**PROBLEM DETAILS:**
Copy the records that follow exactly as written, but not their pictures.

(Records excerpted from a collection)
=====

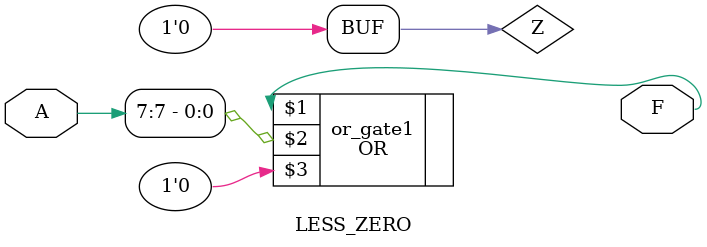
<source format=v>

`timescale 1ns/1ps
`include "../../gates/OR/OR.v"

module LESS_ZERO(

    output wire F,
    input wire [7:0] A

    );

    wire Z;

    assign Z = 0;

    OR or_gate1(F, A[7], Z);

endmodule
</source>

=====

**RESPONSE TO THIS EXERCISE:**
<source format=v>

`timescale 1ns/1ps
`include "../../gates/OR/OR.v"

module LESS_ZERO(

    output wire F,
    input wire [7:0] A

    );

    wire Z;

    assign Z = 0;

    OR or_gate1(F, A[7], Z);

endmodule
</source>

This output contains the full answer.